From e256526ea1d33e3673eb8bff466d8599277928ad Mon Sep 17 00:00:00 2001
From: Mike Gerber <mike.gerber@sbb.spk-berlin.de>
Date: Fri, 27 Oct 2023 20:55:37 +0200
Subject: [PATCH] =?UTF-8?q?=F0=9F=90=9B=20Fix=20calculation=20of=20score?=
 =?UTF-8?q?=5Fhint=20for=20edge=20cases,=20e.g.=20when=20CER=20is=20infini?=
 =?UTF-8?q?te?=
MIME-Version: 1.0
Content-Type: text/plain; charset=UTF-8
Content-Transfer-Encoding: 8bit

If the CER is infinite, we can't calculate a score_hint as an int. Fall back to None
in this case.
---
 qurator/dinglehopper/align.py            | 19 +++++++++++++++++++
 qurator/dinglehopper/cli.py              |  8 +++++---
 qurator/dinglehopper/cli_line_dirs.py    |  6 ++++--
 qurator/dinglehopper/tests/test_align.py |  7 ++++++-
 4 files changed, 34 insertions(+), 6 deletions(-)

diff --git a/qurator/dinglehopper/align.py b/qurator/dinglehopper/align.py
index 968d931..07cbc8f 100644
--- a/qurator/dinglehopper/align.py
+++ b/qurator/dinglehopper/align.py
@@ -1,3 +1,6 @@
+import math
+from math import ceil
+
 from .edit_distance import *
 from rapidfuzz.distance import Levenshtein
 
@@ -8,6 +11,22 @@ def align(t1, t2):
     return seq_align(s1, s2)
 
 
+def score_hint(er: float, n: int) -> int | None:
+    """Calculate RapidFuzz score hint for a given error rate and count.
+
+    Gives the score hint for the distance functions (= expected distance) or None if
+    the error rate is inf.
+    """
+    assert not math.isnan(er)
+    try:
+        score_hint = int(ceil(er * n))
+    except (OverflowError, ValueError):
+        # ceil(er * n) can be inf or NaN (for n == 0), so int() can throw an
+        # OverflowError and a ValueError.

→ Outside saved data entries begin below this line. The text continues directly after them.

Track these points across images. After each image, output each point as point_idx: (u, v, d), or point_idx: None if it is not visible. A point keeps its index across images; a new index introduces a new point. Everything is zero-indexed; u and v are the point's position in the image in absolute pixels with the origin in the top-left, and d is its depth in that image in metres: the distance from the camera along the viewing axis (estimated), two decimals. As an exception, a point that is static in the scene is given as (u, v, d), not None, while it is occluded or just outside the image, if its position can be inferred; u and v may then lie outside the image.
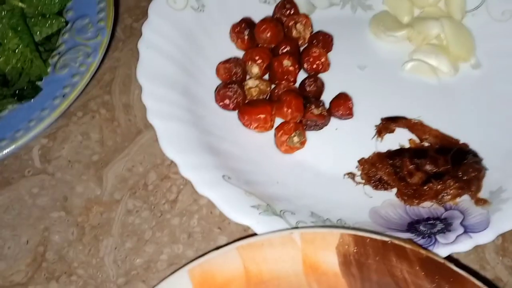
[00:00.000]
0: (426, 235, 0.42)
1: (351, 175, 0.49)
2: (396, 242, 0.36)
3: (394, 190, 0.48)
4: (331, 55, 0.57)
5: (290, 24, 0.56)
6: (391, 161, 0.48)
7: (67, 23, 0.56)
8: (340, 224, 0.44)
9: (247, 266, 0.36)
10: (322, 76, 0.55)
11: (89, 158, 0.53)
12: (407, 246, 0.36)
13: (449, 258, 0.38)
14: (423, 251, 0.36)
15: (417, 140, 0.51)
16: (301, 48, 0.57)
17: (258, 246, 0.36)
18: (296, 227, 0.41)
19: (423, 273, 0.35)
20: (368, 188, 0.49)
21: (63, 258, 0.47)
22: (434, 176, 0.47)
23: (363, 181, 0.49)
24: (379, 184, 0.48)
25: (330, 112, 0.53)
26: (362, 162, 0.50)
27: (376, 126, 0.52)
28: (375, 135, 0.51)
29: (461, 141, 0.50)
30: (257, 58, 0.54)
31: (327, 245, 0.37)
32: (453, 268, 0.35)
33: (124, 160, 0.53)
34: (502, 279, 0.46)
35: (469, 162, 0.47)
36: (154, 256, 0.47)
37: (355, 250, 0.36)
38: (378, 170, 0.48)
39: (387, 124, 0.52)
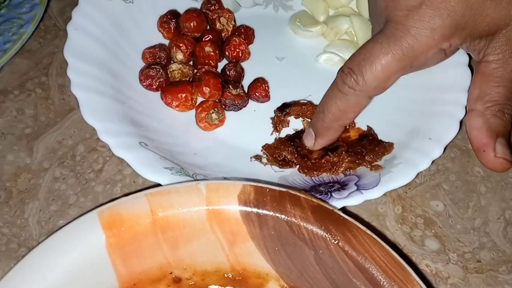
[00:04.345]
0: (324, 192, 0.43)
1: (258, 158, 0.50)
2: (292, 191, 0.37)
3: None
4: (252, 47, 0.59)
5: (214, 17, 0.58)
6: (292, 143, 0.50)
7: (4, 0, 0.58)
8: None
9: (154, 210, 0.36)
10: (243, 64, 0.57)
11: (21, 131, 0.53)
12: (301, 195, 0.37)
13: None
14: (315, 200, 0.37)
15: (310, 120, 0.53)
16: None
17: (166, 193, 0.37)
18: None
19: (313, 218, 0.36)
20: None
21: (-12, 218, 0.47)
22: (330, 150, 0.48)
23: (269, 162, 0.50)
24: (284, 163, 0.49)
25: (248, 95, 0.54)
26: (266, 147, 0.51)
27: (271, 118, 0.53)
28: (273, 131, 0.53)
29: (370, 124, 0.52)
30: (181, 45, 0.55)
31: (230, 193, 0.37)
32: (340, 214, 0.36)
33: (55, 133, 0.53)
34: (400, 244, 0.47)
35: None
36: (77, 218, 0.47)
37: (254, 198, 0.37)
38: (281, 151, 0.50)
39: (281, 117, 0.53)
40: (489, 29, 0.44)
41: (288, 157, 0.49)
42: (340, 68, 0.46)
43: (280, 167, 0.50)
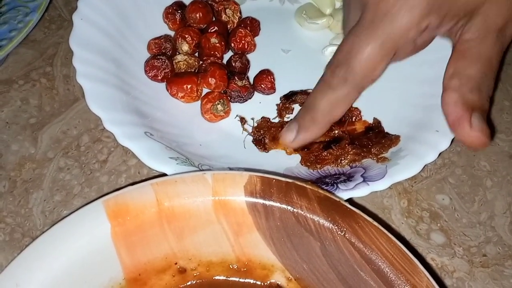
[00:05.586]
0: (330, 184, 0.43)
1: (243, 120, 0.52)
2: (298, 183, 0.37)
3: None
4: (258, 39, 0.58)
5: (220, 8, 0.57)
6: None
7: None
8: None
9: (160, 199, 0.36)
10: (249, 56, 0.56)
11: (26, 121, 0.52)
12: (308, 186, 0.37)
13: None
14: (321, 191, 0.36)
15: None
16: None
17: (172, 183, 0.36)
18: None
19: (320, 209, 0.36)
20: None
21: (-8, 207, 0.47)
22: (332, 142, 0.48)
23: (247, 131, 0.51)
24: (258, 142, 0.50)
25: (254, 87, 0.53)
26: (263, 119, 0.52)
27: (276, 105, 0.53)
28: (276, 116, 0.52)
29: (376, 117, 0.52)
30: (187, 36, 0.54)
31: (236, 183, 0.37)
32: (347, 206, 0.36)
33: (59, 123, 0.52)
34: (406, 237, 0.47)
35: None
36: (81, 208, 0.47)
37: (261, 189, 0.37)
38: (266, 133, 0.50)
39: (286, 103, 0.53)
40: (466, 7, 0.42)
41: (266, 141, 0.49)
42: (328, 63, 0.45)
43: (253, 142, 0.50)
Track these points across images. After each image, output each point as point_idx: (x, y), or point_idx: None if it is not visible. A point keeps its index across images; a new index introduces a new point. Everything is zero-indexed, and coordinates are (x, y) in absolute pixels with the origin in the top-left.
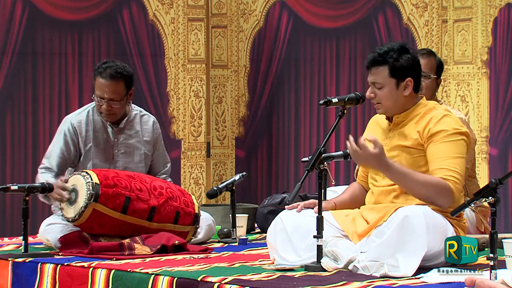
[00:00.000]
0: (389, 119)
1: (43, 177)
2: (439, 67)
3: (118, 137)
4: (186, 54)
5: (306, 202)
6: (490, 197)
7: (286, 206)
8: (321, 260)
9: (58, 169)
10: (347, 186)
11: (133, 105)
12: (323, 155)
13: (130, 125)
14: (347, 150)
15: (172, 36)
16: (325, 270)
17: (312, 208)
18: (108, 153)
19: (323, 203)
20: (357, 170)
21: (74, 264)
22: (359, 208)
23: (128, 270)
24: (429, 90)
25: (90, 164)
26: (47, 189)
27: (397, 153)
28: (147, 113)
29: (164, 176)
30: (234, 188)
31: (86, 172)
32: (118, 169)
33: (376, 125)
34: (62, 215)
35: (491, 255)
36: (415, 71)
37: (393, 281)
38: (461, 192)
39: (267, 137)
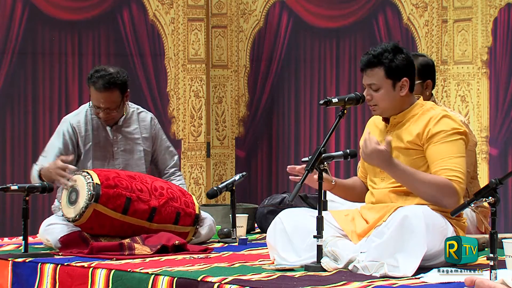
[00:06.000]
0: (386, 120)
1: (38, 166)
2: (420, 70)
3: (117, 135)
4: (186, 54)
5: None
6: (490, 197)
7: (288, 167)
8: (321, 260)
9: None
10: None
11: (129, 102)
12: (323, 155)
13: (128, 122)
14: (347, 150)
15: (172, 36)
16: (325, 270)
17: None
18: (108, 151)
19: (323, 177)
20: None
21: (74, 264)
22: (356, 201)
23: (128, 270)
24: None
25: (90, 163)
26: (47, 189)
27: (395, 154)
28: (144, 110)
29: (174, 169)
30: (234, 188)
31: (87, 173)
32: (118, 166)
33: (374, 126)
34: (62, 215)
35: (491, 255)
36: (410, 71)
37: (393, 281)
38: (464, 191)
39: (267, 137)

+        score_hint = None
+    return score_hint
+
+
 def seq_align(s1, s2, score_hint=None):
     """Align general sequences."""
     s1 = list(s1)
diff --git a/qurator/dinglehopper/cli.py b/qurator/dinglehopper/cli.py
index ef101a4..4d4349c 100644
--- a/qurator/dinglehopper/cli.py
+++ b/qurator/dinglehopper/cli.py
@@ -8,7 +8,7 @@ from math import ceil
 
 from .character_error_rate import character_error_rate_n
 from .word_error_rate import word_error_rate_n, words_normalized
-from .align import seq_align
+from .align import seq_align, score_hint
 from .extracted_text import ExtractedText
 from .ocr_files import extract
 from .config import Config
@@ -110,12 +110,14 @@ def process(gt, ocr, report_prefix, *, metrics=True, textequiv_level="region"):
 
     cer, n_characters = character_error_rate_n(gt_text, ocr_text)

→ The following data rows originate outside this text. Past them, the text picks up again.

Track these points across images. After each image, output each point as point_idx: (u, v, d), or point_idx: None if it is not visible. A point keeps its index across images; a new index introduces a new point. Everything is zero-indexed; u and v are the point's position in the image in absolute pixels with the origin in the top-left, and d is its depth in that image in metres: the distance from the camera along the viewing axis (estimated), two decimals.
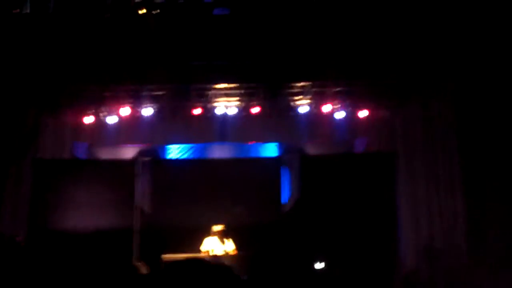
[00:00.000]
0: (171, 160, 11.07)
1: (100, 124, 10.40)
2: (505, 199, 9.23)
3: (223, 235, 9.16)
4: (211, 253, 9.07)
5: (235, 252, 9.13)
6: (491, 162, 9.50)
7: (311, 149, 10.87)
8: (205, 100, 10.24)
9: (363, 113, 10.27)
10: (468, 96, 9.67)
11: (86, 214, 9.95)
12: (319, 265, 8.28)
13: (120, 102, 10.21)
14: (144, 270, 6.82)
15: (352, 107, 10.26)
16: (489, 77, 9.37)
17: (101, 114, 10.35)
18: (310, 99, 10.20)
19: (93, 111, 10.31)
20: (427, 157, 10.08)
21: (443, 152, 10.06)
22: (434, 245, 9.77)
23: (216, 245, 9.16)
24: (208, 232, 9.29)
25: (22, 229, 9.78)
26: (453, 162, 9.97)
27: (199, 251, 9.05)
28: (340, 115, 10.30)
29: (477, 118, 9.67)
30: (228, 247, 9.15)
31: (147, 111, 10.22)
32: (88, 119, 10.29)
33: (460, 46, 9.30)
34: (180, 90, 10.13)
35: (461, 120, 9.86)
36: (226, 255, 8.99)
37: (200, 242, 9.30)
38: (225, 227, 9.21)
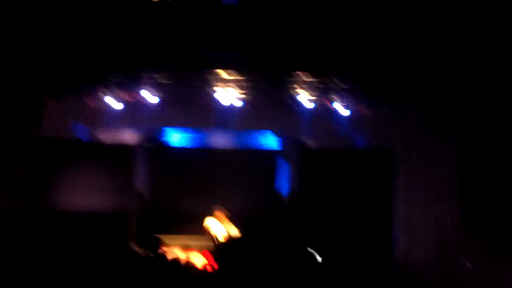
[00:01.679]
0: (172, 148, 11.11)
1: (103, 107, 10.42)
2: (503, 198, 9.30)
3: (224, 217, 9.24)
4: (212, 232, 9.14)
5: (236, 235, 9.13)
6: (489, 160, 9.57)
7: (311, 143, 10.92)
8: (208, 88, 10.26)
9: (364, 110, 10.32)
10: (466, 94, 9.73)
11: (84, 196, 10.00)
12: (316, 258, 8.32)
13: (123, 86, 10.23)
14: (142, 253, 6.90)
15: (354, 103, 10.29)
16: (486, 74, 9.41)
17: (103, 98, 10.37)
18: (312, 92, 10.22)
19: (95, 94, 10.33)
20: (425, 154, 10.14)
21: (441, 150, 10.12)
22: (428, 242, 9.85)
23: (216, 226, 9.22)
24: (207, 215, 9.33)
25: (19, 206, 9.81)
26: (450, 160, 10.04)
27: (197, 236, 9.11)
28: (342, 110, 10.33)
29: (475, 116, 9.73)
30: (229, 230, 9.21)
31: (149, 97, 10.24)
32: (90, 102, 10.31)
33: (457, 44, 9.33)
34: (185, 78, 10.14)
35: (459, 118, 9.92)
36: (227, 237, 9.02)
37: (197, 229, 9.36)
38: (224, 210, 9.26)
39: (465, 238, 9.59)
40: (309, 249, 7.52)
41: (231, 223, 9.30)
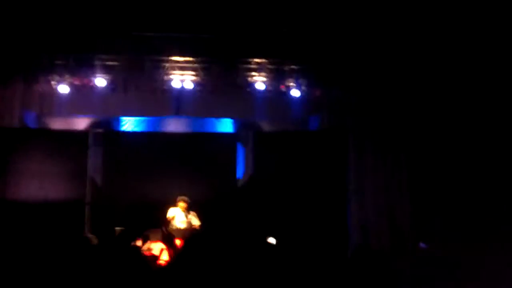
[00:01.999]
0: (124, 133, 10.93)
1: (51, 93, 10.16)
2: (450, 177, 9.66)
3: (187, 207, 9.09)
4: (175, 223, 8.98)
5: (199, 226, 9.09)
6: (437, 140, 9.91)
7: (266, 126, 10.99)
8: (160, 72, 10.13)
9: (317, 91, 10.44)
10: (418, 75, 9.98)
11: (36, 185, 9.77)
12: (271, 240, 8.44)
13: (72, 71, 9.98)
14: (95, 241, 6.80)
15: (307, 85, 10.39)
16: (436, 54, 9.68)
17: (52, 83, 10.10)
18: (266, 76, 10.26)
19: (44, 79, 10.05)
20: (376, 134, 10.38)
21: (392, 129, 10.38)
22: (379, 220, 10.13)
23: (180, 217, 9.08)
24: (166, 204, 9.23)
25: None
26: (401, 139, 10.33)
27: (151, 224, 9.01)
28: (294, 92, 10.42)
29: (425, 97, 10.01)
30: (193, 220, 9.09)
31: (100, 81, 10.03)
32: (38, 88, 10.04)
33: (410, 22, 9.52)
34: (134, 61, 9.97)
35: (409, 99, 10.18)
36: (190, 228, 8.96)
37: (152, 216, 9.27)
38: (188, 200, 9.13)
39: (415, 216, 9.93)
40: (267, 237, 7.63)
41: (194, 213, 9.18)
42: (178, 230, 8.89)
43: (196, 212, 9.20)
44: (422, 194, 9.91)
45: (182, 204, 9.07)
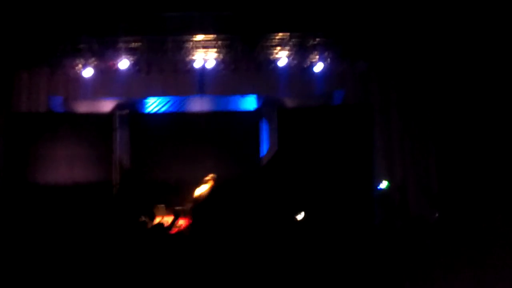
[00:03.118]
0: (149, 114, 11.00)
1: (76, 77, 10.25)
2: (476, 151, 9.49)
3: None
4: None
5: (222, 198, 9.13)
6: (463, 114, 9.71)
7: (290, 102, 10.90)
8: (183, 52, 10.11)
9: (341, 65, 10.29)
10: (444, 48, 9.74)
11: (65, 168, 9.93)
12: (299, 216, 8.44)
13: (96, 54, 10.04)
14: (128, 221, 6.90)
15: (331, 58, 10.25)
16: (457, 32, 9.43)
17: (76, 67, 10.18)
18: (288, 51, 10.15)
19: (68, 64, 10.14)
20: (400, 109, 10.22)
21: (415, 104, 10.21)
22: (407, 194, 10.04)
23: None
24: (192, 183, 9.31)
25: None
26: (426, 113, 10.15)
27: (179, 203, 9.10)
28: (318, 67, 10.30)
29: (451, 71, 9.79)
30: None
31: (123, 63, 10.07)
32: (64, 72, 10.14)
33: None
34: (157, 42, 9.96)
35: (435, 73, 9.97)
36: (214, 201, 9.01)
37: (181, 194, 9.37)
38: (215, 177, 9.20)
39: (442, 189, 9.80)
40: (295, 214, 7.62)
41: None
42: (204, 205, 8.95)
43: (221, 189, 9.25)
44: (448, 170, 9.76)
45: (211, 182, 9.18)
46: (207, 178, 9.22)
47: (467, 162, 9.50)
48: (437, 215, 8.99)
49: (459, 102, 9.75)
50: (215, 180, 9.17)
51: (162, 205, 8.66)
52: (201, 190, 9.19)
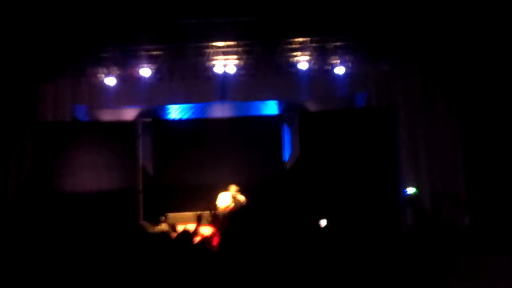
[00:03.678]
0: (172, 121, 11.08)
1: (99, 86, 10.37)
2: (504, 150, 9.30)
3: (238, 193, 9.24)
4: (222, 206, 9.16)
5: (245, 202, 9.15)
6: (490, 114, 9.52)
7: (312, 106, 10.86)
8: (203, 59, 10.16)
9: (363, 67, 10.21)
10: (470, 48, 9.58)
11: (89, 176, 10.03)
12: (322, 222, 8.38)
13: (118, 63, 10.15)
14: (150, 228, 6.95)
15: (352, 61, 10.18)
16: (487, 31, 9.26)
17: (99, 76, 10.31)
18: (309, 55, 10.11)
19: (91, 73, 10.27)
20: (427, 110, 10.08)
21: (443, 104, 10.05)
22: (434, 197, 9.86)
23: (227, 199, 9.25)
24: (215, 188, 9.35)
25: (25, 191, 9.88)
26: (452, 114, 9.98)
27: (202, 209, 9.13)
28: (339, 70, 10.24)
29: (477, 70, 9.62)
30: (238, 196, 9.23)
31: (145, 71, 10.17)
32: (87, 81, 10.28)
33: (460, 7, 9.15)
34: (178, 49, 10.03)
35: (460, 72, 9.81)
36: (237, 204, 9.05)
37: (203, 200, 9.39)
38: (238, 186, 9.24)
39: (469, 193, 9.62)
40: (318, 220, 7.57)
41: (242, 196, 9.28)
42: (228, 212, 9.01)
43: (245, 196, 9.27)
44: (477, 170, 9.57)
45: (233, 189, 9.20)
46: (230, 186, 9.28)
47: (497, 166, 9.31)
48: (468, 221, 8.83)
49: (490, 104, 9.56)
50: (237, 188, 9.24)
51: (207, 212, 8.68)
52: (224, 196, 9.23)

     char_diff_report = gen_diff_report(
-        gt_text, ocr_text, css_prefix="c", joiner="", none="·", score_hint=int(ceil(cer * n_characters))
+        gt_text, ocr_text, css_prefix="c", joiner="", none="·",
+        score_hint=score_hint(cer, n_characters)
     )
 
     wer, n_words = word_error_rate_n(gt_words, ocr_words)
     word_diff_report = gen_diff_report(
-        gt_words, ocr_words, css_prefix="w", joiner=" ", none="⋯", score_hint=int(ceil(wer * n_words))
+        gt_words, ocr_words, css_prefix="w", joiner=" ", none="⋯",
+        score_hint=score_hint(wer, n_words)
     )
 
     env = Environment(
diff --git a/qurator/dinglehopper/cli_line_dirs.py b/qurator/dinglehopper/cli_line_dirs.py
index 06bbe39..01ba959 100644
--- a/qurator/dinglehopper/cli_line_dirs.py
+++ b/qurator/dinglehopper/cli_line_dirs.py
@@ -75,10 +75,12 @@ def process(gt_dir, ocr_dir, report_prefix, *, metrics=True):
 
         # Generate diff reports
         char_diff_report += gen_diff_report(
-            gt_text, ocr_text, css_prefix="l{0}-c".format(k), joiner="", none="·", score_hint=int(ceil(l_cer * l_n_characters))
+            gt_text, ocr_text, css_prefix="l{0}-c".format(k), joiner="", none="·",
+            score_hint=score_hint(l_cer, l_n_characters)
         )
         word_diff_report += gen_diff_report(
-            gt_words, ocr_words, css_prefix="l{0}-w".format(k), joiner=" ", none="⋯", score_hint=int(ceil(l_wer * l_n_words))
+            gt_words, ocr_words, css_prefix="l{0}-w".format(k), joiner=" ", none="⋯",
+            score_hint=score_hint(l_wer, l_n_words))
         )
 
     env = Environment(
diff --git a/qurator/dinglehopper/tests/test_align.py b/qurator/dinglehopper/tests/test_align.py
index 96fc3c2..8e254e6 100644
--- a/qurator/dinglehopper/tests/test_align.py
+++ b/qurator/dinglehopper/tests/test_align.py
@@ -1,6 +1,7 @@
+import math
 import pytest
 from .util import unzip
-from .. import align, seq_align, distance
+from .. import align, seq_align, distance, score_hint
 
 
 def test_left_empty():
@@ -181,3 +182,7 @@ def test_lines_similar():
 
     # Test __eq__ (i.e. is it a substitution or a similar string?)
     assert list(left)[0] == list(right)[0]
+
+def test_score_hint():
+    assert score_hint(0.5, 23) == 12  # int(ceil())
+    assert score_hint(math.inf, 12345) is None